## O que se pede
Devolva cada linha dos registros em que aparece a palavra "materials".
● ● ● ● ●
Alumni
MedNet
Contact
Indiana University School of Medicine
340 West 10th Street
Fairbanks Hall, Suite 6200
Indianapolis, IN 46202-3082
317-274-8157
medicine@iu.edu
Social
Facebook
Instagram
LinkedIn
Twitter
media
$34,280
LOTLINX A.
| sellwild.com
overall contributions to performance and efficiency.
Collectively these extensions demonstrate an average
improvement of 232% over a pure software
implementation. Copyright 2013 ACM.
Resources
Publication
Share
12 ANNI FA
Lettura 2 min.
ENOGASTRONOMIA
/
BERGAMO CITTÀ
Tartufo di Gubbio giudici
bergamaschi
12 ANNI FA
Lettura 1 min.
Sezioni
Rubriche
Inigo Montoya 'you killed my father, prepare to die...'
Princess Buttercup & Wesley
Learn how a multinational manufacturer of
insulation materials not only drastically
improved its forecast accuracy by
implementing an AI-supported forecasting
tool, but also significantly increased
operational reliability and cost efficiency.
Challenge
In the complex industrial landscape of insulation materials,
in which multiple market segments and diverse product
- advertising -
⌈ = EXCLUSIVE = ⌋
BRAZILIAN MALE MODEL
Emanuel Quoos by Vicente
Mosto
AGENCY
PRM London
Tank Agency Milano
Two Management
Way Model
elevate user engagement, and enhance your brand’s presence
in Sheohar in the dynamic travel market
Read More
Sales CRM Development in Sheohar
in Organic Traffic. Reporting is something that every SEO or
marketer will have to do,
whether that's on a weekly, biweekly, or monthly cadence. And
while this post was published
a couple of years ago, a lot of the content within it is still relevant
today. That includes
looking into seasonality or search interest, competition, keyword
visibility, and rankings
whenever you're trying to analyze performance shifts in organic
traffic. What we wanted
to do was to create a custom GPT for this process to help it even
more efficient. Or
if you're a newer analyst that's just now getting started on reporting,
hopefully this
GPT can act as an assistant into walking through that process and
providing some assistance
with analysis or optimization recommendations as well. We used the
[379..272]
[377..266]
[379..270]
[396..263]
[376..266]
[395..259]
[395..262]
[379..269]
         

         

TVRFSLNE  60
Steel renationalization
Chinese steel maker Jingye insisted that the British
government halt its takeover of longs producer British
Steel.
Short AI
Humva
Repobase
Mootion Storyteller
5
● ● ● ● ●
## Resposta escrita
insulation materials not only drastically
In the complex industrial landscape of insulation materials,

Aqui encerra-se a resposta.